By John Lewis and Stuart Gaffney–
This week marks the tenth anniversary of the California Supreme Court’s historic May 15, 2008, ruling establishing marriage equality in California before Proposition 8. As one of the plaintiff couples in the case, we remember joining the other plaintiffs and hundreds of LGBTIQ supporters on the steps of the California Supreme Court that morning when at 10 am—the hour state Supreme Court opinions are announced—Kate Kendall, Esq., of the National Center for Lesbian Rights bounded out the doors of the Court proclaiming that justice had prevailed.
Cries of joy rang out and carried all the way to the top floor of the Supreme Court building, where the opinion’s author Chief Justice Ronald George could even hear them as he recalled in an interview later. As we hugged each other and all of those around us, Stuart’s cell phone suddenly rang. It was his mother, and she had just one question: “When’s the wedding?!”
That night, as we made our way home through the Castro, we joined thousands of people, celebrating in the streets until the wee hours.
The victory for the dignity of all LGBTIQ people when it comes to marriage was huge. Thanks to that ruling, all Californians enjoyed a fundamental state constitutional right to marry the person they loved—regardless of their race, religion, creed, national origin, gender, sexual orientation or gender identity. A person’s fundamental right to marry and to have the highest state recognition and protection for their relationship depended upon their humanity—and their humanity alone—and not on any external factor as to the class of people to which they could be categorized.
Every LGBTIQ person, regardless of which initial described them, could marry the person they chose because the state was not in the business of excluding couples from marriage based on who they are or whom they love. The state did not even ask marriage license applicants their gender. All LGBTIQ Americans now have this fundamental right by virtue of the United States Supreme Court’s 2015 decision. The California Supreme Court led the way.
As if that weren’t enough, those celebrating on May 15, 2008, had something of even broader importance to cheer in the Supreme Court’s opinion. The California Supreme Court did not just make a narrow ruling as to marriage equality (as the Massachusetts Supreme Court had done four years before). It made a sweeping declaration that lesbian, gay and bisexual people, just like other groups who have historically faced discrimination, are entitled to the highest degree of protection under the state constitution. State and local laws that discriminate on the basis of sexual orientation are presumptively unconstitutional and can stand only if the state demonstrates a most compelling reason, narrowly tailored, for the law—just like laws that discriminate on the basis of race, religion or gender.

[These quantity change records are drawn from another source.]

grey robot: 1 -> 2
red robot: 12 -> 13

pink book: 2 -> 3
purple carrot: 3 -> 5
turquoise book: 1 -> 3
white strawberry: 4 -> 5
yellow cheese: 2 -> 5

This ruling applies to every way in which California state and local governments and their officials and employees relate to lesbian, gay and bisexual people, and the Court recognized that marriage was just the particular example of discrimination before it. The Court held that, under state law, excluding same-sex couples from marriage “marks” lesbian, gay, and bisexual people as “second-class citizens.” The same would be true of any law that unjustifiably treats lesbian, gay, and bisexual people differently from everyone else. This aspect of the Court’s ruling protects lesbian and gay people if a public school, police department, or any other California state or local governmental entity discriminates against them.
The status of being a protected class under the state constitution is an invaluable protection—something for which the community had fought for decades. Just as the California Supreme Court ten years ago became the first state supreme court to declare that LGBTIQ people had a fundamental right to marry, it was the first to recognize sexual orientation as a protected class. Establishing this status at a federal level for all LGBTIQ people is a top legal priority. The United States Supreme Court in its 2015 marriage equality decision laid the groundwork for such a future decision, but it did not go that far.
In reflecting on the decade since the California decision, we realized we have become accustomed to having our state constitutional rights, and it feels good. It affects the way we are able to live our lives, and it feels natural to embody that dignity.
We are not complacent. We know there are ongoing threats to our rights, and much more remains to be done in California, across the nation and around the world.
The California Supreme Court wrote ten years ago that every Californian should have the “opportunity to live a happy, meaningful, and satisfying life as a full member of society” and the state constitution “guarantee[s] this basic civil right to all individuals and couples, without regard to their sexual orientation.” Everyone everywhere should be able to live their lives with this dignity and hope. The Supreme Court’s decision will remain an important legal precedent and continue to inspire us as we move forward together to realize that dream.
Stuart Gaffney and John Lewis, together for over three decades, were plaintiffs in the California case for equal marriage rights decided by the California Supreme Court in 2008. Their leadership in the grassroots organization Marriage Equality USA contributed in 2015 to making same-sex marriage legal nationwide.